The Air Force will have its first F-35A Local Area Operations flight “next week sometime” at Eglin AFB, Fla., its chief of staff said yesterday.

“In respect to Local Area Operations, or LAO, we will have (our) first flight next week sometime,” Gen. Norton Schwartz told reporters at a Defense Writers Group breakfast. “The aircraft will (also) be flown by credentialed test aviators.”

An Air Force spokeswoman said the specific date has not been set.

According to an Air Force spokesman, Local Area Operations are familiarization routes around local areas so instructors can become familiar with the flying area before starting actual training flights.

Schwartz also said the flights will be on “established training profiles, both in terms of geometry and use of airspace around Eglin…in order to validate the portions of the training curriculum and procedures of getting out to the airspace and turning,” he said.

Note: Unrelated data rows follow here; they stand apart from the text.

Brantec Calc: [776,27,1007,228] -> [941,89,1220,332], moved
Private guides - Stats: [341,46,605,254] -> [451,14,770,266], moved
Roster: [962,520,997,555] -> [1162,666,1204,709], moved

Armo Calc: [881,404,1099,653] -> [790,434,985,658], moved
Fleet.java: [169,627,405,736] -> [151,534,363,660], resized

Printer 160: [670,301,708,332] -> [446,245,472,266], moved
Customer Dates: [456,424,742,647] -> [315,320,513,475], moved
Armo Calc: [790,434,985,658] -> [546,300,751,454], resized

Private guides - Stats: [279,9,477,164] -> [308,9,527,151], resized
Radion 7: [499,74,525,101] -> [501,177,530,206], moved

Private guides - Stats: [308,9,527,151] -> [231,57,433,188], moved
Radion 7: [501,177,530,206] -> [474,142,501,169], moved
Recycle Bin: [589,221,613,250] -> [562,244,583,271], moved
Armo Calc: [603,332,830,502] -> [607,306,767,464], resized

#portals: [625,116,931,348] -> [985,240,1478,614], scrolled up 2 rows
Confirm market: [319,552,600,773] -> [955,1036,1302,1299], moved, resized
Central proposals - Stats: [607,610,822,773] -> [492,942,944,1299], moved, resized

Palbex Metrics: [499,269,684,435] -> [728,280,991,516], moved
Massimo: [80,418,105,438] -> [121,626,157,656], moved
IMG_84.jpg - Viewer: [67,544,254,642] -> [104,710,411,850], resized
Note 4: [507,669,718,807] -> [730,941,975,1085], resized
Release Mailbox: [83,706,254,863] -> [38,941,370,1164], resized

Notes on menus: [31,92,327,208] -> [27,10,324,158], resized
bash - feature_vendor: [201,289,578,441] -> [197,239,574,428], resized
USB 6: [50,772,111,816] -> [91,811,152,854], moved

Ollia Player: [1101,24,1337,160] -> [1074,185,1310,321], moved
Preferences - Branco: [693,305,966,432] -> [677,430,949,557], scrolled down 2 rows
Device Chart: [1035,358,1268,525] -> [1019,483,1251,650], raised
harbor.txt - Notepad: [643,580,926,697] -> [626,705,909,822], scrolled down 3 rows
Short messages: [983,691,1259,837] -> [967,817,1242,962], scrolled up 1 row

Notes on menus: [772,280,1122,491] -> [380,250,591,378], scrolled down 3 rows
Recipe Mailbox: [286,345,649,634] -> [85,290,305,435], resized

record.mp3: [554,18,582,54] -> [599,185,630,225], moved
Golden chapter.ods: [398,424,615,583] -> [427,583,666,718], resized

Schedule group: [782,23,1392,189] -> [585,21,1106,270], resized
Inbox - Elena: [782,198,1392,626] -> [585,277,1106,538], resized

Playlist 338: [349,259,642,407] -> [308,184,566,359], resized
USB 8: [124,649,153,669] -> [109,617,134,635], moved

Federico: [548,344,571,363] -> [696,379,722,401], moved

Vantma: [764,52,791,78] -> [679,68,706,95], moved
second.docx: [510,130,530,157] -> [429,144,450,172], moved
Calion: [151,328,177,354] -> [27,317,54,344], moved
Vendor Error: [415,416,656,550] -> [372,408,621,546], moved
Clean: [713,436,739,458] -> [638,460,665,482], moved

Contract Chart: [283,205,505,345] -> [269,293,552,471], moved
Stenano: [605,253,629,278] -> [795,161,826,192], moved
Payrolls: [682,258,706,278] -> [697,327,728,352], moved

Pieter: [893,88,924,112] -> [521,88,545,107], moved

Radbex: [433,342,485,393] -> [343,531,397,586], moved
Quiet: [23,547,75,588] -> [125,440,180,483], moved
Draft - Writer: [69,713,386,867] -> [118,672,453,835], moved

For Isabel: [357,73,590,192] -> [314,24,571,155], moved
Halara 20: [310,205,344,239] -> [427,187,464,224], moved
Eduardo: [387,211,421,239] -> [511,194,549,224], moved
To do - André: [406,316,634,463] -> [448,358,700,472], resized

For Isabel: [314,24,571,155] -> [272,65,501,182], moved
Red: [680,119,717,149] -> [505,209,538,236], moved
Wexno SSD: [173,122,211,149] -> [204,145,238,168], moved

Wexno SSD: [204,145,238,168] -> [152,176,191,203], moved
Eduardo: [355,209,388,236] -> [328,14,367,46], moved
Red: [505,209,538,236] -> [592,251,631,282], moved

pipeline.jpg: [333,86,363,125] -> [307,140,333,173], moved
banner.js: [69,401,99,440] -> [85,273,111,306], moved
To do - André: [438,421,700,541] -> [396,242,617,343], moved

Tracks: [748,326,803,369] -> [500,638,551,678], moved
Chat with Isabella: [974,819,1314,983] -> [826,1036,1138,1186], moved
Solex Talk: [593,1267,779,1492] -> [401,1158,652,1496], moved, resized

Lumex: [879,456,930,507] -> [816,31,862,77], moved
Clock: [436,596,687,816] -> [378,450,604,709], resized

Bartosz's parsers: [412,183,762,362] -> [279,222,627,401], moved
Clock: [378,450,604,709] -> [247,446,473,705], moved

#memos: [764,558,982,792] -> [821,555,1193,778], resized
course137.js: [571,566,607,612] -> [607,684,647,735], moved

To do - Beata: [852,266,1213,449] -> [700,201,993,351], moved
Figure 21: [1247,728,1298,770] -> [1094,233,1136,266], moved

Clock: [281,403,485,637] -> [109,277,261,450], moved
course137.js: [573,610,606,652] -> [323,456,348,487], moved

He added that “for the moment,” these tests will be flown by one Air Force and one Marine Corps test-qualified aviator.

The service said Tuesday that officials at the Aeronautical Systems Center at Wright-Patterson AFB, Ohio, issued a Military Flight Release that would allow Lockheed Martin’s [LMT] F-35A fighter to begin initial operations at Eglin. The statement also said these initial F-35A flights will be “limited, scripted and conducted within the restrictions and stipulations of the MFR.”

The F-35 has been plagued by developmental problems, cost overruns and delays, prompting the Pentagon to restructure the program for the third time to slow down production. The Pentagon announced early in February it was removing 179 of the planes from the five-year procurement plan beginning in fiscal 2013 (Defense Daily, Feb. 14).